Der Parlamentarische Staatssekretär im Bundesumweltministerium Michael Müller sagte bei der Präsentation des Projektes heute in Berlin: "Der Bedarf an Wissensvermittlung und Austausch ist riesig. Die Unterstützung des Kompetenzaufbaus ist das Schlüsselelement für eine nachhaltige Entwicklung und den globalen Klimaschutz".

Über 850 Interessente aus 14 Ländern von drei Kontinenten sind der Aufforderung der in Berlin ansässigen Weiterbildungsakademie Renewables Academy (RENAC) gefolgt, sich für ein Seminarstipendium zu bewerben. Insgesamt 230 ausgewählte Stipendiaten erhalten derzeit einen Überblick über Windenergie, Solarthermie, Photovoltaik, alle Formen der Bioenergie sowie Geothermie. Auch die Netzanbindung erneuerbarer Energien sowie Energieeffizienz in Gebäuden, in Industrie und Gewerbe stehen auf dem Programm.

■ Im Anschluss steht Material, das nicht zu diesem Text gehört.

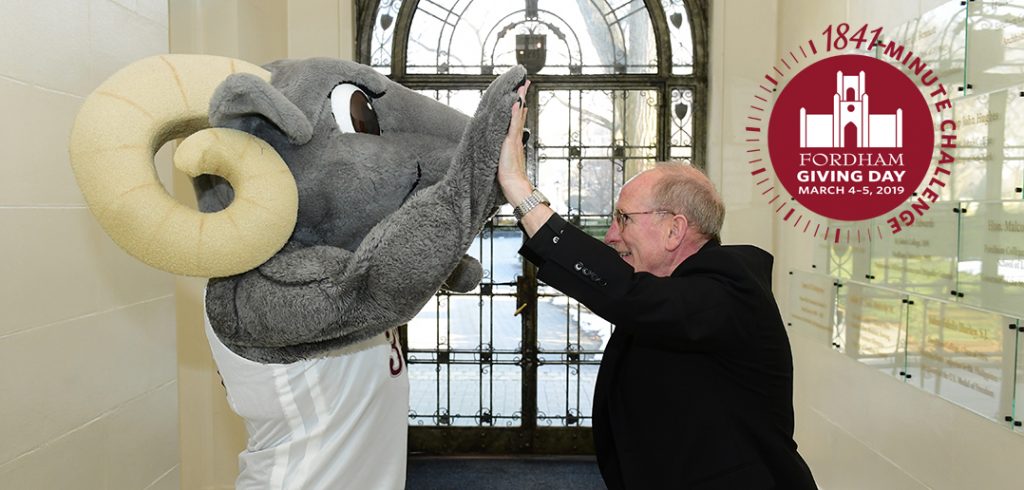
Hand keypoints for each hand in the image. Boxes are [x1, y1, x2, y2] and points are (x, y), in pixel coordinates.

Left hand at [498, 80, 532, 205]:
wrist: (515, 186)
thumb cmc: (510, 178)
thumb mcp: (508, 160)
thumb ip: (509, 152)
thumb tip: (509, 148)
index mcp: (514, 140)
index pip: (516, 118)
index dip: (519, 105)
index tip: (521, 94)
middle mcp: (515, 136)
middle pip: (519, 112)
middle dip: (522, 97)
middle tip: (525, 82)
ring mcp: (514, 138)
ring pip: (517, 115)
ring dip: (519, 99)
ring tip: (522, 85)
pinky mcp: (511, 142)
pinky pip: (512, 124)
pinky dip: (513, 112)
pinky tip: (515, 101)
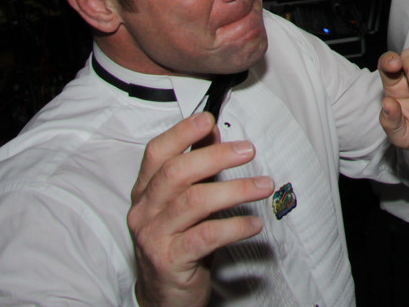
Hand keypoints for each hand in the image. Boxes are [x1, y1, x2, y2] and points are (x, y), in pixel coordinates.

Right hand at [127, 113, 274, 306]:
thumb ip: (196, 167)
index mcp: (144, 192)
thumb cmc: (178, 242)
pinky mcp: (170, 261)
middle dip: (215, 156)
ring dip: (235, 189)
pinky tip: (254, 223)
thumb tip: (212, 131)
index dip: (181, 133)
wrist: (165, 295)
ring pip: (194, 201)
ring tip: (264, 185)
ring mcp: (154, 237)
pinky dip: (235, 226)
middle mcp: (144, 212)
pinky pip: (206, 236)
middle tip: (248, 150)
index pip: (155, 153)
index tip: (209, 119)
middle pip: (176, 172)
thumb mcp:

Das TREE-Projekt wird mit Mitteln der 2008 ins Leben gerufenen Internationalen Klimaschutzinitiative gefördert. Damit unterstützt das BMU Entwicklungs- und Schwellenländer beim Aufbau einer klimafreundlichen Wirtschaft, dem Schutz von Kohlenstoffsenken wie den großen Waldgebieten der Erde sowie bei der Anpassung an die Folgen des Klimawandels. Jährlich stehen für internationale Projekte 120 Millionen Euro zur Verfügung. Derzeit werden gut 100 Projekte in rund 50 Ländern gefördert. Finanziert wird die Klimaschutzinitiative aus der Versteigerung von Emissionsrechten innerhalb des Europäischen Emissionshandels. Deutschland ist auch mit diesem innovativen Finanzierungsmechanismus im internationalen Klimaschutz ein Vorreiter.

Kompetenzaufbau ist auch eine der Hauptaufgaben der von Deutschland initiierten und am 26. Januar 2009 gegründeten IRENA, der Internationalen Agentur für erneuerbare Energien. IRENA wird als Know-how-Zentrum Kompetenzen in allen Bereichen erneuerbarer Energien bündeln und Industrie- und Entwicklungsländer beim Aufbau erneuerbarer Energien praxisnah unterstützen.